Circuit design text data:
------------

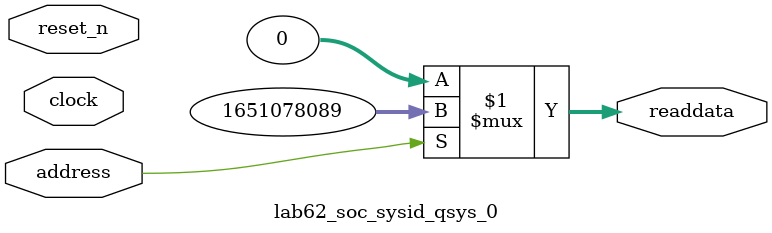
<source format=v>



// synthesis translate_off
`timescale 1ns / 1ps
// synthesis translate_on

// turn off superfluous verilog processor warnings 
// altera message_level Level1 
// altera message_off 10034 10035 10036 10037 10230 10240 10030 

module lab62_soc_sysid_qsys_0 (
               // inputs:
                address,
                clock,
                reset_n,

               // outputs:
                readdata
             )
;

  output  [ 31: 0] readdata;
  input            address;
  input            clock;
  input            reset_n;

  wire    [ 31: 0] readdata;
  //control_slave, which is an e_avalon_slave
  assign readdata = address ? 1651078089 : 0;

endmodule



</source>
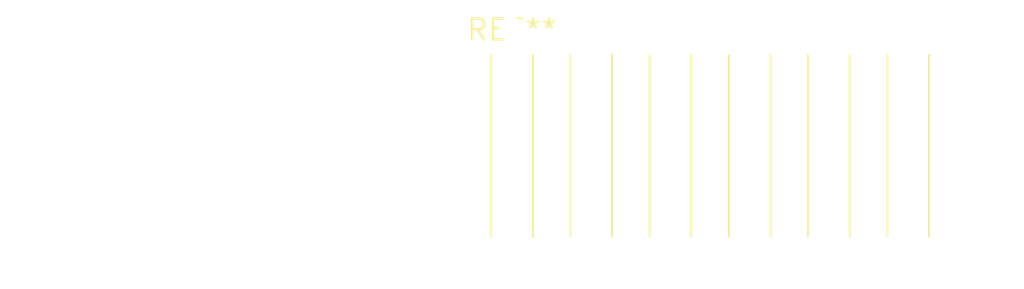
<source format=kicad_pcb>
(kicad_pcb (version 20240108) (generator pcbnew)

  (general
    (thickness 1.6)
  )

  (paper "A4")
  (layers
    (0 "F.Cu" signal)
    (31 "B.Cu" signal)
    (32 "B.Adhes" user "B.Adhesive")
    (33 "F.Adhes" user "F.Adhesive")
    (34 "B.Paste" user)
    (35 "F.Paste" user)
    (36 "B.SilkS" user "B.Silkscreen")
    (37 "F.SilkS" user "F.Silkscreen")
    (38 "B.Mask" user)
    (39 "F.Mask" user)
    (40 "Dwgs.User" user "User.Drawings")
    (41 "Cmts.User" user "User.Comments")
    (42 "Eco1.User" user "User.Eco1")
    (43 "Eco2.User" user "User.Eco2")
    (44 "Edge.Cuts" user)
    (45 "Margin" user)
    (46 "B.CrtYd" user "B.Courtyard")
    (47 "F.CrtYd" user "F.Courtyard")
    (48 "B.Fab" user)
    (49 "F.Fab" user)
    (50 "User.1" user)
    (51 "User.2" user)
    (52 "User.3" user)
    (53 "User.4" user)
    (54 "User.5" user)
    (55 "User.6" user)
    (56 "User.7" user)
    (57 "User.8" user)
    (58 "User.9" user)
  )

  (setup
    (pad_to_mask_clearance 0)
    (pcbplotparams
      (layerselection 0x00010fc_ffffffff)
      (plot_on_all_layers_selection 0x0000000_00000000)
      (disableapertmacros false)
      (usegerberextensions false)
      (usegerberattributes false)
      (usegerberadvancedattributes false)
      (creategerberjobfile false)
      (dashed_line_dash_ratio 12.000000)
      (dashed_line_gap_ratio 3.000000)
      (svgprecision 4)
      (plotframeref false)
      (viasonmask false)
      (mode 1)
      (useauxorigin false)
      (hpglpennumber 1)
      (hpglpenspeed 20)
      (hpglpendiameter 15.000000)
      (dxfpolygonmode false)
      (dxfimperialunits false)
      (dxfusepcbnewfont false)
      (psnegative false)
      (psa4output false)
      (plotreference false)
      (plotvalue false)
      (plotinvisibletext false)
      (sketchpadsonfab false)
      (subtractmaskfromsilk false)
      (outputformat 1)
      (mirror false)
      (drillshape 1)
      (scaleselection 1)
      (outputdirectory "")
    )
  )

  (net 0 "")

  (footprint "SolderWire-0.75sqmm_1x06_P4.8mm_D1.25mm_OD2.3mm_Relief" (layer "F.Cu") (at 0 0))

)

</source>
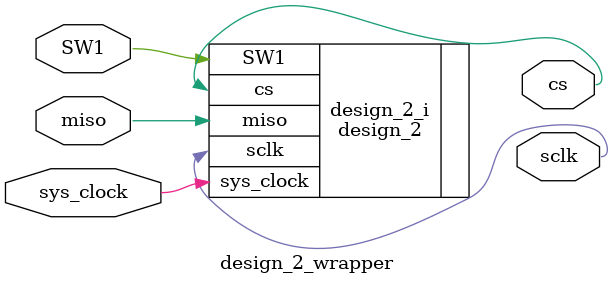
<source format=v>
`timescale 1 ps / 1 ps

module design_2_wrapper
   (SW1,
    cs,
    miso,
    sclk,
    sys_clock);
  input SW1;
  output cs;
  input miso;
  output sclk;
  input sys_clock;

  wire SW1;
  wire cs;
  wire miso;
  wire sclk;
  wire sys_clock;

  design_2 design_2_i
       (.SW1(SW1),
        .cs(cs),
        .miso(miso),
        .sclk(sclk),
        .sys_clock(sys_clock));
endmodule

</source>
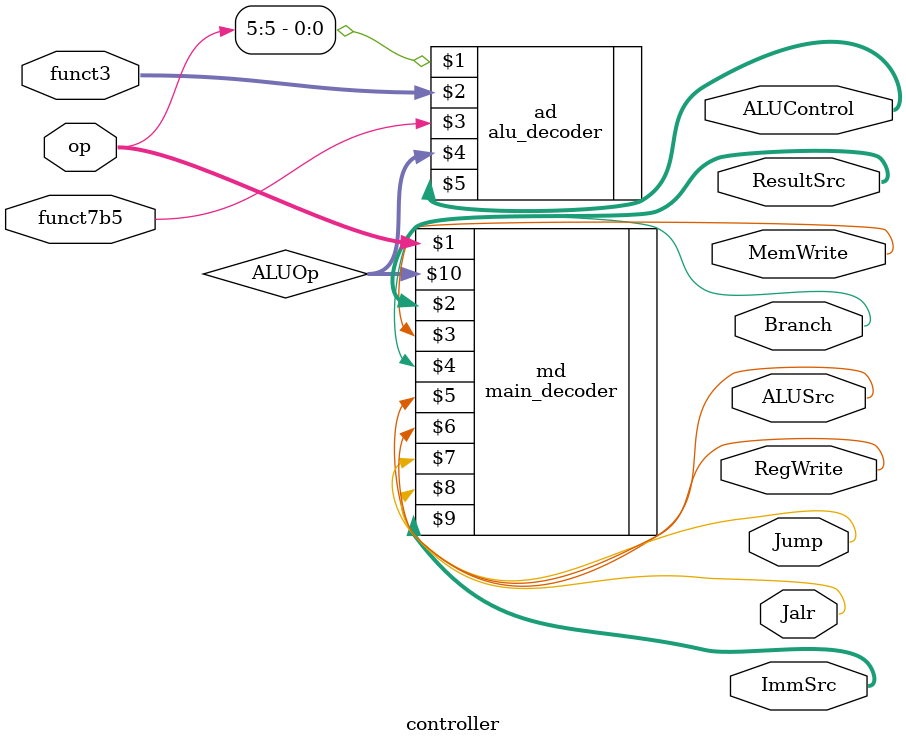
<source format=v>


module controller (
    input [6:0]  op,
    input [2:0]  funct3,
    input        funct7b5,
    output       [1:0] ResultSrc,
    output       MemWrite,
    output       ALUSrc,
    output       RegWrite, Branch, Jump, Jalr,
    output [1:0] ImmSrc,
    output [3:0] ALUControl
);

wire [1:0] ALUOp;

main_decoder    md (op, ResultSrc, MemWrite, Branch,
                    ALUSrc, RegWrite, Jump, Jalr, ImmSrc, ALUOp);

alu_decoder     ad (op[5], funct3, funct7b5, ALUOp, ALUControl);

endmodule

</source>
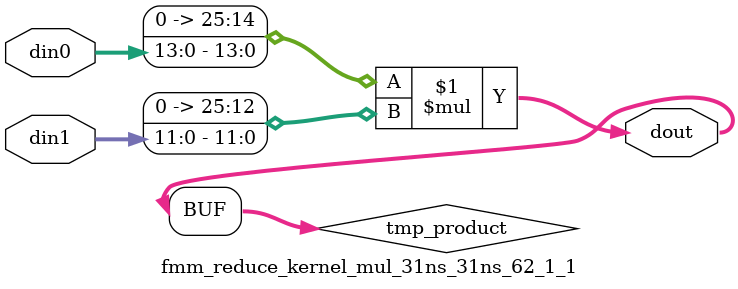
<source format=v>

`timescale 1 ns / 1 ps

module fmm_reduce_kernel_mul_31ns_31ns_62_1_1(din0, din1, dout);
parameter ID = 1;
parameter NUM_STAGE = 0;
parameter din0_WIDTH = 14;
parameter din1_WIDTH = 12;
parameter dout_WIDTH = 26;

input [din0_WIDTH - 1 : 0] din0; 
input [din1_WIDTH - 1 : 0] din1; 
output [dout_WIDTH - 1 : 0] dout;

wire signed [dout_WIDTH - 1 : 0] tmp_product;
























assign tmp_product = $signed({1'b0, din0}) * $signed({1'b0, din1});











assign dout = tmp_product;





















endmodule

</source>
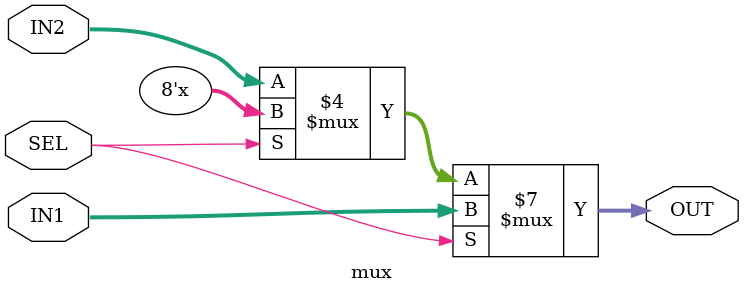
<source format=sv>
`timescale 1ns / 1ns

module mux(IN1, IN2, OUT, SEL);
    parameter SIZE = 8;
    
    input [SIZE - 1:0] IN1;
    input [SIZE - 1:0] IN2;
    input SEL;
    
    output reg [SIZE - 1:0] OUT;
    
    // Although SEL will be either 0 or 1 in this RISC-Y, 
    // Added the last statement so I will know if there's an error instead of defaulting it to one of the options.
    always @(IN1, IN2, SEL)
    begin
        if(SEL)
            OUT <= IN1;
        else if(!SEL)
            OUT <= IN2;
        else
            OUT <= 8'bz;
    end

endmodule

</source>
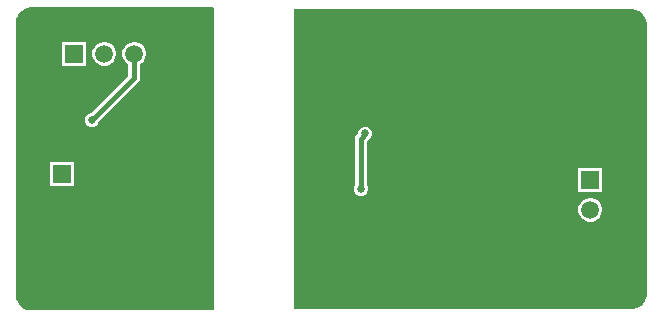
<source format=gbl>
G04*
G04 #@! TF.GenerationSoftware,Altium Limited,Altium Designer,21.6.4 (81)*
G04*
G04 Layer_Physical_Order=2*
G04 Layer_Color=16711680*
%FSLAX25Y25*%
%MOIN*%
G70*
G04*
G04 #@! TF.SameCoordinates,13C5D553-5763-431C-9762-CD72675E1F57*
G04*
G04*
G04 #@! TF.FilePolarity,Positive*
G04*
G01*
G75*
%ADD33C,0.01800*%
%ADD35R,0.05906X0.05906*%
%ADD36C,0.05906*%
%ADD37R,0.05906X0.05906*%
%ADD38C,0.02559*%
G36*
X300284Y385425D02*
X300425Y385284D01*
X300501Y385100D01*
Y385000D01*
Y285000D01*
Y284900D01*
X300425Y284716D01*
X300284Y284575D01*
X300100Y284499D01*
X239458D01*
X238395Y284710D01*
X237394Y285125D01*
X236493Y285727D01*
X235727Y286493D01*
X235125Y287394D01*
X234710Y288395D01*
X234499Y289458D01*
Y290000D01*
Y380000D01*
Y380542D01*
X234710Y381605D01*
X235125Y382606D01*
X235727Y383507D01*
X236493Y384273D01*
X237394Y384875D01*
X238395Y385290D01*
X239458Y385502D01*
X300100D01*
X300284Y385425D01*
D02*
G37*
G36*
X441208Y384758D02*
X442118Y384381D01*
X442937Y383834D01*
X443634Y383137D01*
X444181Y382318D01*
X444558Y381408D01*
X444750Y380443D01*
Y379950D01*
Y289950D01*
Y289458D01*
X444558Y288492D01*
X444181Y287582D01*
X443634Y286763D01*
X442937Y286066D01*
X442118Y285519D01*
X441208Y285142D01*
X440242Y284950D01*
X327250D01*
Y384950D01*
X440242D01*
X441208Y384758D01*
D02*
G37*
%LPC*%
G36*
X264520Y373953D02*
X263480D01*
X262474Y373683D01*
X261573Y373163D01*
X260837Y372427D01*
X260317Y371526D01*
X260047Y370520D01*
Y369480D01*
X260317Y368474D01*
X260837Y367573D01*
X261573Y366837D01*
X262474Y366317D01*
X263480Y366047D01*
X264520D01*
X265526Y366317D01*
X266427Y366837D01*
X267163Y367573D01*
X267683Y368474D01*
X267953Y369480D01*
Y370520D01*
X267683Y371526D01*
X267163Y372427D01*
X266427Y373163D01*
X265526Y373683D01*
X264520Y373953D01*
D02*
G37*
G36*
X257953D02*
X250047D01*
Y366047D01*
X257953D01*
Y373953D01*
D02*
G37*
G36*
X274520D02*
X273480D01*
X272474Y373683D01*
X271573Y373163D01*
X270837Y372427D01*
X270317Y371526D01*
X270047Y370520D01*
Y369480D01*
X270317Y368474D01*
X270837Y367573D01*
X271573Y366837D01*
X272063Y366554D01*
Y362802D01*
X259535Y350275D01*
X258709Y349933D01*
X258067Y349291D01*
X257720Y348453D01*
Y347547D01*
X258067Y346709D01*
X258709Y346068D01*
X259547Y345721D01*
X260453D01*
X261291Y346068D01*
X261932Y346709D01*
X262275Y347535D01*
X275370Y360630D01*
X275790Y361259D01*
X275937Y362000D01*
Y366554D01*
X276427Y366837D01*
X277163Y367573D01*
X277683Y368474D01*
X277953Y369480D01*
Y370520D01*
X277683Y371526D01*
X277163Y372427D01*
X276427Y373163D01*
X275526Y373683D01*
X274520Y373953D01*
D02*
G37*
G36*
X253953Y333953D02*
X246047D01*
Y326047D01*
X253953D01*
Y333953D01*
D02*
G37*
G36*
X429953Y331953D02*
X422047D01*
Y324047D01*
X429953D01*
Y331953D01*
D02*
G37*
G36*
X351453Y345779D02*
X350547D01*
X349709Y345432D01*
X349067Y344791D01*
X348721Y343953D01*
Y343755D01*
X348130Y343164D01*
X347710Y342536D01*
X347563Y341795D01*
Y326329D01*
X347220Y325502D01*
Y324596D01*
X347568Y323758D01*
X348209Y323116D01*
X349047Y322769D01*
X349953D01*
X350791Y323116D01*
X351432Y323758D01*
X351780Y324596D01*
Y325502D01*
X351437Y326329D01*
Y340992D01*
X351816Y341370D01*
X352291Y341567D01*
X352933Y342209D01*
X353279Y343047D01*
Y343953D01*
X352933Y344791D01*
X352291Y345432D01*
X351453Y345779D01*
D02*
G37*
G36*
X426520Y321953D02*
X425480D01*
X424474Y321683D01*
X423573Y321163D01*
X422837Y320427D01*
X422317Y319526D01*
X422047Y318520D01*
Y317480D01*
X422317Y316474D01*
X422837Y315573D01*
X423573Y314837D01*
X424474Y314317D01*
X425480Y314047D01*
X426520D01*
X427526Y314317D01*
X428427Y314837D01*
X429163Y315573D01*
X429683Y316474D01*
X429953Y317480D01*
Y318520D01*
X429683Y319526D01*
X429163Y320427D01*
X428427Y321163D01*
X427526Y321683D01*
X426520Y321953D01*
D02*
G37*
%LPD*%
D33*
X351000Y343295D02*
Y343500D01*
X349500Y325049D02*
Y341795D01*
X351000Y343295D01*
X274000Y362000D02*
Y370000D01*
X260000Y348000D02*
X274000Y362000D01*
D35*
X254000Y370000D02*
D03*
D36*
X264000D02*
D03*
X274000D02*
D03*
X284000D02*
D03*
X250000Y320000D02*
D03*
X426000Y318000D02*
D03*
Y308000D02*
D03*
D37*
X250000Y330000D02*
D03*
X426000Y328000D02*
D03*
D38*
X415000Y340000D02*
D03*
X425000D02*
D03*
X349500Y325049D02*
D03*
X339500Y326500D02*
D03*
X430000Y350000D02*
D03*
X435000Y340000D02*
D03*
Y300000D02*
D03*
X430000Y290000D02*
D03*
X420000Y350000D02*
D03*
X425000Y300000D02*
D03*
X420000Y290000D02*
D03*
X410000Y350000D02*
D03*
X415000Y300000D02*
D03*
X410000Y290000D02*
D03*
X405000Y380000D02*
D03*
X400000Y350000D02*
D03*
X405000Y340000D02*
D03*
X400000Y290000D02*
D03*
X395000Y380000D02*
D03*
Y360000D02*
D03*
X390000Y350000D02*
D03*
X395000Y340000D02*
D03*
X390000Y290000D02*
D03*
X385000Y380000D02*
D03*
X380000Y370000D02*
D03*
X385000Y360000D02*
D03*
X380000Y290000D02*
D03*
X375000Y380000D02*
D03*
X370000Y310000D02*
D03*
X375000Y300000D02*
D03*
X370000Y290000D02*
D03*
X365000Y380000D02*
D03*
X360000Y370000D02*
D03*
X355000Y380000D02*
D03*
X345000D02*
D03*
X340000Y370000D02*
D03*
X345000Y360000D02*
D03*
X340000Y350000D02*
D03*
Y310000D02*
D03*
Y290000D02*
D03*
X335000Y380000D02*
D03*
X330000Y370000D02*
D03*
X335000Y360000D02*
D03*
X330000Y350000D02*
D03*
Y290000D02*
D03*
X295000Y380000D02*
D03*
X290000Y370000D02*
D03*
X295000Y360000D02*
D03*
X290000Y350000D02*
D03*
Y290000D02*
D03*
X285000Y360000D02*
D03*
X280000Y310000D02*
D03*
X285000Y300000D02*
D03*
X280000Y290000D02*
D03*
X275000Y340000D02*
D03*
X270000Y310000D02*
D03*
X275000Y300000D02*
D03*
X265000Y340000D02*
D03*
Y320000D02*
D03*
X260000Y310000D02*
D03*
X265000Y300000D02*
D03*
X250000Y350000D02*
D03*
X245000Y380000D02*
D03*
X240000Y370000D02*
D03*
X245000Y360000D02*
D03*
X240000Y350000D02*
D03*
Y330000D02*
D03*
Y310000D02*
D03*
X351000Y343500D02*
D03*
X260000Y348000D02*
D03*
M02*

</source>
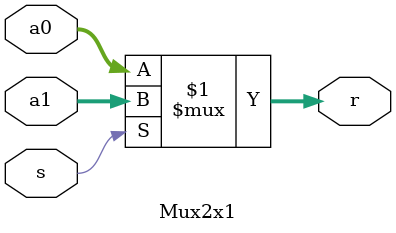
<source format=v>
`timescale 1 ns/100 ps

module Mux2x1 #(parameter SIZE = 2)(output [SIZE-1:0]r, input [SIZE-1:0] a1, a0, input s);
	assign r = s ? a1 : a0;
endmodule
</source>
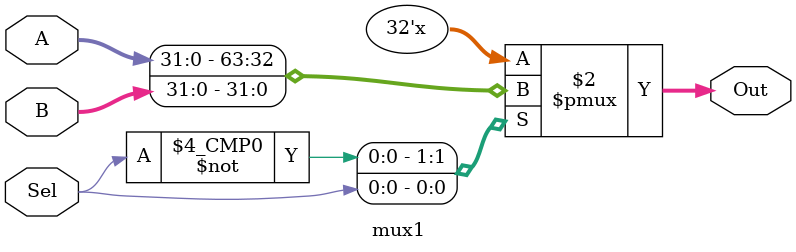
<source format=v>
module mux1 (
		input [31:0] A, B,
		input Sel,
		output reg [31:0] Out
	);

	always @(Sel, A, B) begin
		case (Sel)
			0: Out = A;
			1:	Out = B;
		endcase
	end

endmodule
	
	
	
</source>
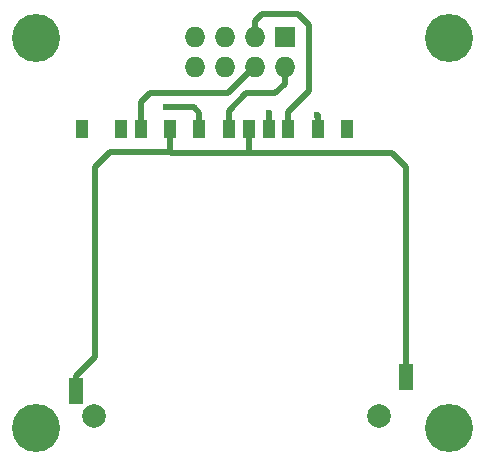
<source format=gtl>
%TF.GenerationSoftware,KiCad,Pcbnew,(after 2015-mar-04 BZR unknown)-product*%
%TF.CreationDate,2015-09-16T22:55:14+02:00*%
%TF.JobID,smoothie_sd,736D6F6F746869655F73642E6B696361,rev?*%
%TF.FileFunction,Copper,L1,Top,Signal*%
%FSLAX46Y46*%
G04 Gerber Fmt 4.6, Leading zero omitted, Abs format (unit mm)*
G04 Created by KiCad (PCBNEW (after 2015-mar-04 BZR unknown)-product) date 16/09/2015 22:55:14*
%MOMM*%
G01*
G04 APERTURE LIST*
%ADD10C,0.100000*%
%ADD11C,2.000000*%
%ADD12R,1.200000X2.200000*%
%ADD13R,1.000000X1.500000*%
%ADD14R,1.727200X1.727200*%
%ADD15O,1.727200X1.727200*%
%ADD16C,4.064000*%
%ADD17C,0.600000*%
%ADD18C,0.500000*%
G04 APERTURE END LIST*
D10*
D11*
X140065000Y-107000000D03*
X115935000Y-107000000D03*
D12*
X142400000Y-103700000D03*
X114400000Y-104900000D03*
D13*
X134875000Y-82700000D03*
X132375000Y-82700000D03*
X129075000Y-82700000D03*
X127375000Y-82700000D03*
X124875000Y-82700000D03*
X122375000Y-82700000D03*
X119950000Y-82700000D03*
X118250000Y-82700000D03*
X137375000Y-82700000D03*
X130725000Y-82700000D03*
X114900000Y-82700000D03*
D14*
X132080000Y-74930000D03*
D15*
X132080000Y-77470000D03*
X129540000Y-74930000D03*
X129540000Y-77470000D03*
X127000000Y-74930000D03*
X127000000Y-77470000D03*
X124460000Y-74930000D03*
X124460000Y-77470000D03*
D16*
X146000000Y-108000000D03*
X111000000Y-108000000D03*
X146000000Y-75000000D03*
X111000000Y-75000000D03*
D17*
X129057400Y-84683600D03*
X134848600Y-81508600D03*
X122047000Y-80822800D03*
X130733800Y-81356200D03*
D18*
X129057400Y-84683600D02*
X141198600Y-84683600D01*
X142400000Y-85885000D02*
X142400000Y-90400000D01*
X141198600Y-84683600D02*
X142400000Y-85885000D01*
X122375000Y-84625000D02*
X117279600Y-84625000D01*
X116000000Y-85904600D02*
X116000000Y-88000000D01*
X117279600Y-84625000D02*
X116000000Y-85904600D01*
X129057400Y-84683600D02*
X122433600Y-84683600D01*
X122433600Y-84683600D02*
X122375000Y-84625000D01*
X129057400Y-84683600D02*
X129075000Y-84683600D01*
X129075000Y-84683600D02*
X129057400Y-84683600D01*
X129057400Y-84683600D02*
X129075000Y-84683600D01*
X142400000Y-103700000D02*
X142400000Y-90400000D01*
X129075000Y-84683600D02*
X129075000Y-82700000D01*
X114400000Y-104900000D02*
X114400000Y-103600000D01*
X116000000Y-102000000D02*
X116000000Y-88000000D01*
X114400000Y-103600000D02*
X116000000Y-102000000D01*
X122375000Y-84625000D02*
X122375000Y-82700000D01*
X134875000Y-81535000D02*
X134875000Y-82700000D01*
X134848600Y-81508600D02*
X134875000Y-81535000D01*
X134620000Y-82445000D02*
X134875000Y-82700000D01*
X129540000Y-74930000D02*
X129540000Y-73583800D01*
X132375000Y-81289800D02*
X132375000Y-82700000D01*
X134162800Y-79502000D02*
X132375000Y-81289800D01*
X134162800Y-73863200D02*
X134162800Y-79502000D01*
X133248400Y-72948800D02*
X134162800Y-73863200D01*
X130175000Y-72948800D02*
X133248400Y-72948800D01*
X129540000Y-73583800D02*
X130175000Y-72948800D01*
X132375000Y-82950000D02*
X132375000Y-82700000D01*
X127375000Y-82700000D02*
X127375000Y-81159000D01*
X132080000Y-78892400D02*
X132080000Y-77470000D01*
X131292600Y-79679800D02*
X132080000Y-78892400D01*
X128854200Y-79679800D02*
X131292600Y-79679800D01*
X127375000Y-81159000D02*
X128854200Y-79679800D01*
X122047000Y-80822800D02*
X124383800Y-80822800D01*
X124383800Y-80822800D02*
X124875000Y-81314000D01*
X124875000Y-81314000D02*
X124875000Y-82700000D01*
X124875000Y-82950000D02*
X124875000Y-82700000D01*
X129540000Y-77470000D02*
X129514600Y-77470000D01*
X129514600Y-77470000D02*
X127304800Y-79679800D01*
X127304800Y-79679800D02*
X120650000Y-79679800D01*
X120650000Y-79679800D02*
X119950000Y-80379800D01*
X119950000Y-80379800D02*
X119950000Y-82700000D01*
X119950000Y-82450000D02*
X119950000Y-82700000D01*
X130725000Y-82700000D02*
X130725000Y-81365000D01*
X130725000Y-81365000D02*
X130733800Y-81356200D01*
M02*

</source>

------------

What you need to do: Look through the preceding entries for the word "Branch". Report how many lines hold it, and only that number.

Task answer: 2